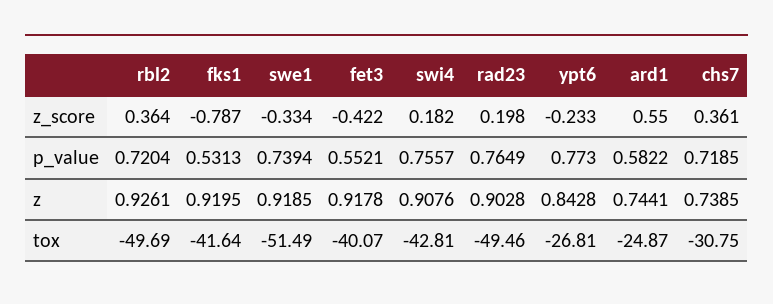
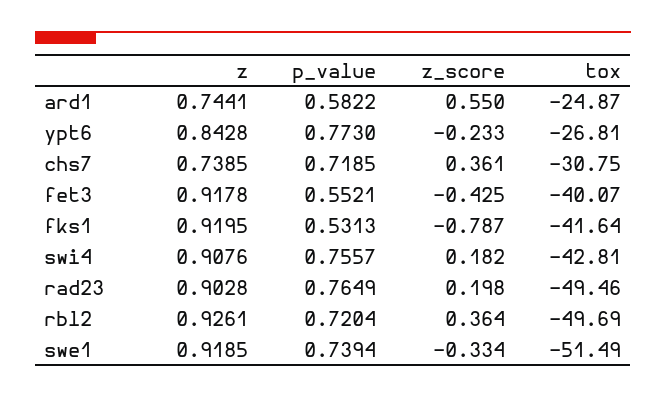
fet3, z_score: -0.422 -> -0.425

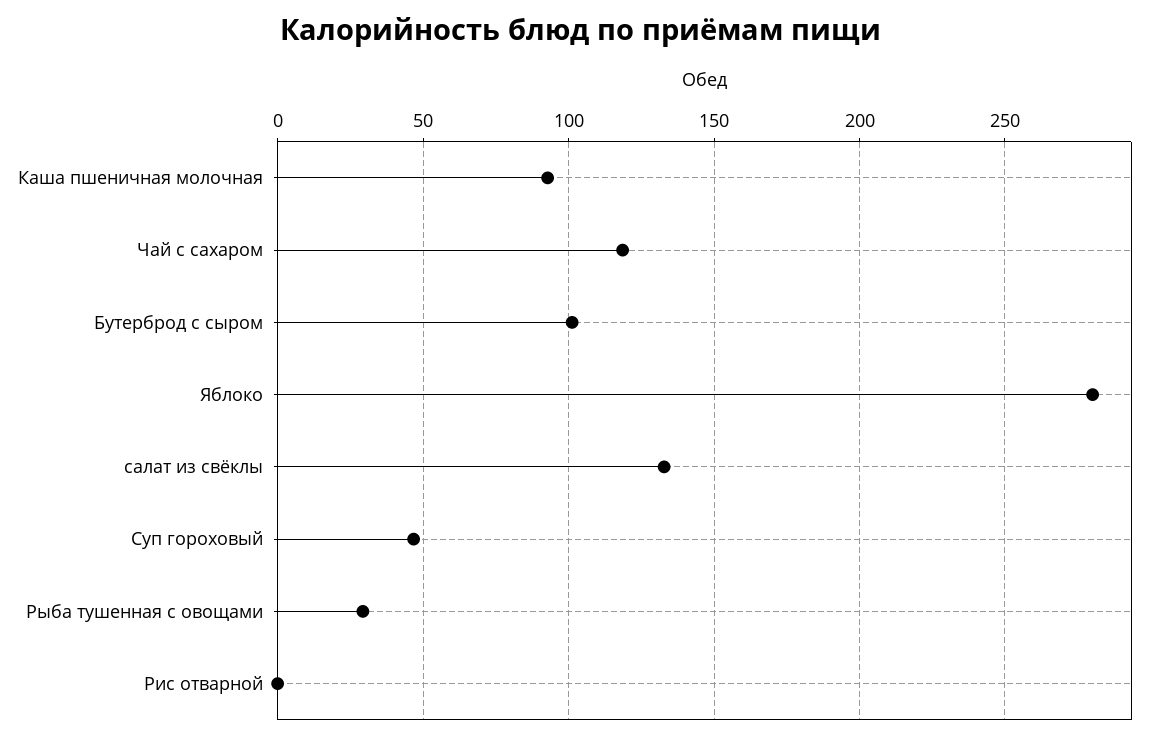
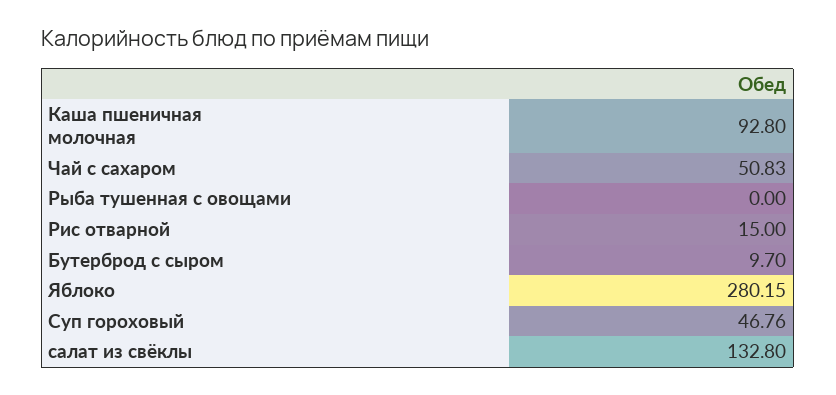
Чай с сахаром: 120 -> 50.83
Бутерброд с сыром: 100 -> 9.7
Рыба тушенная с овощами: 30 -> 0
Рис отварной: 0 -> 15

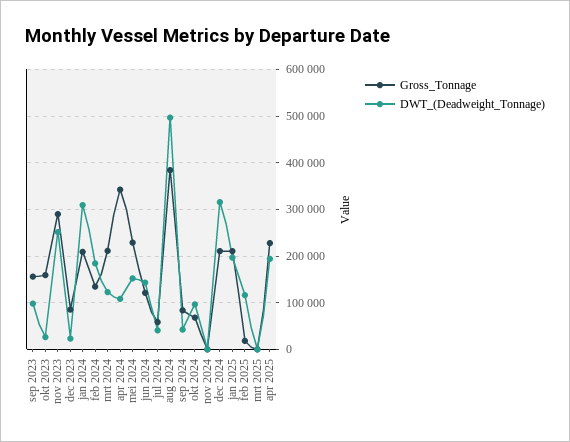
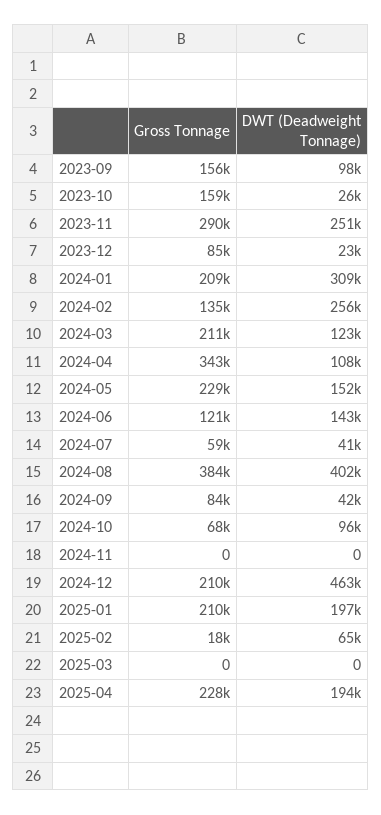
DWT_(Deadweight_Tonnage), feb 2024: 180000 -> 256000
DWT_(Deadweight_Tonnage), aug 2024: 500000 -> 402000
DWT_(Deadweight_Tonnage), dec 2024: 320000 -> 463000
DWT_(Deadweight_Tonnage), feb 2025: 120000 -> 65000

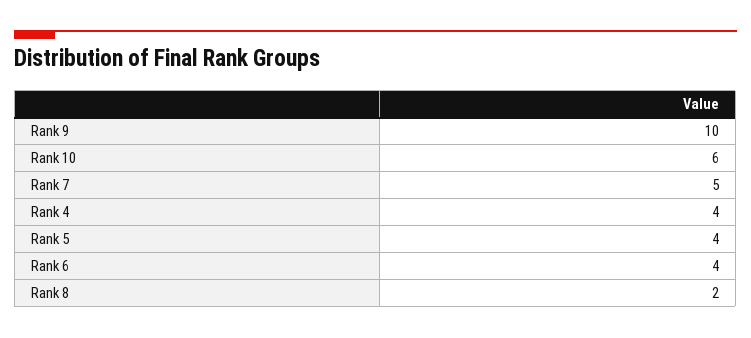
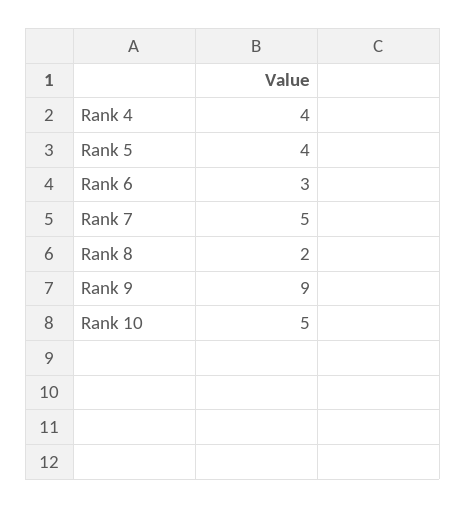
Rank 9: 10 -> 9
Rank 10: 6 -> 5
Rank 6: 4 -> 3

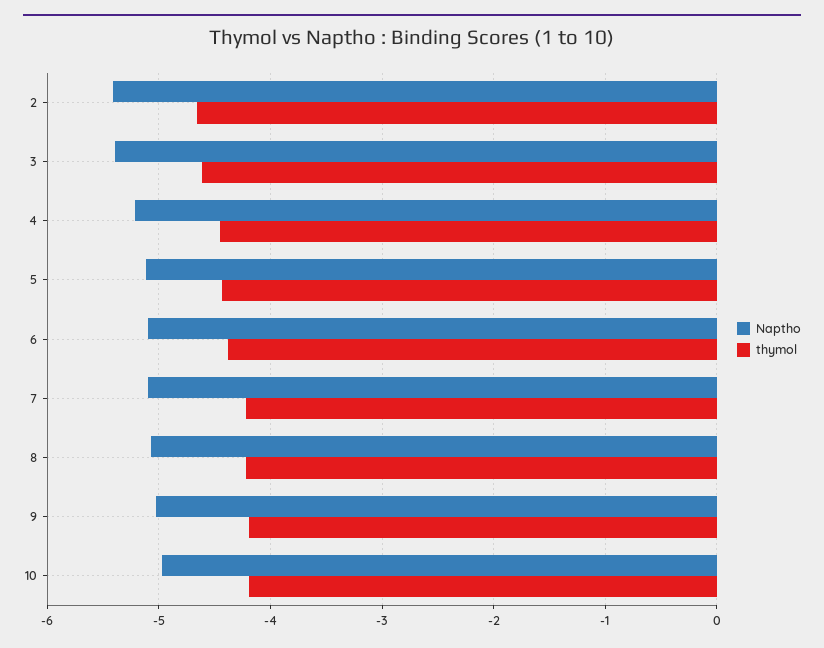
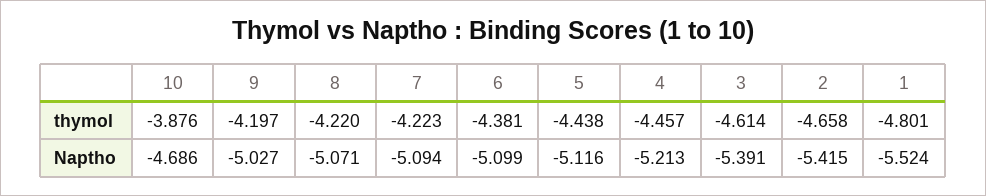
Naptho, 10: -5 -> -4.686
thymol, 10: -4.2 -> -3.876
thymol, 1: none -> -4.801
Naptho, 1: none -> -5.524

TRY IT
Recopy the whole listing above precisely, excluding images.

RESPONSE
fet3, z_score: -0.422 -> -0.425

Чай с сахаром: 120 -> 50.83
Бутерброд с сыром: 100 -> 9.7
Рыба тушенная с овощами: 30 -> 0
Рис отварной: 0 -> 15

DWT_(Deadweight_Tonnage), feb 2024: 180000 -> 256000
DWT_(Deadweight_Tonnage), aug 2024: 500000 -> 402000
DWT_(Deadweight_Tonnage), dec 2024: 320000 -> 463000
DWT_(Deadweight_Tonnage), feb 2025: 120000 -> 65000

Rank 9: 10 -> 9
Rank 10: 6 -> 5
Rank 6: 4 -> 3

Naptho, 10: -5 -> -4.686
thymol, 10: -4.2 -> -3.876
thymol, 1: none -> -4.801
Naptho, 1: none -> -5.524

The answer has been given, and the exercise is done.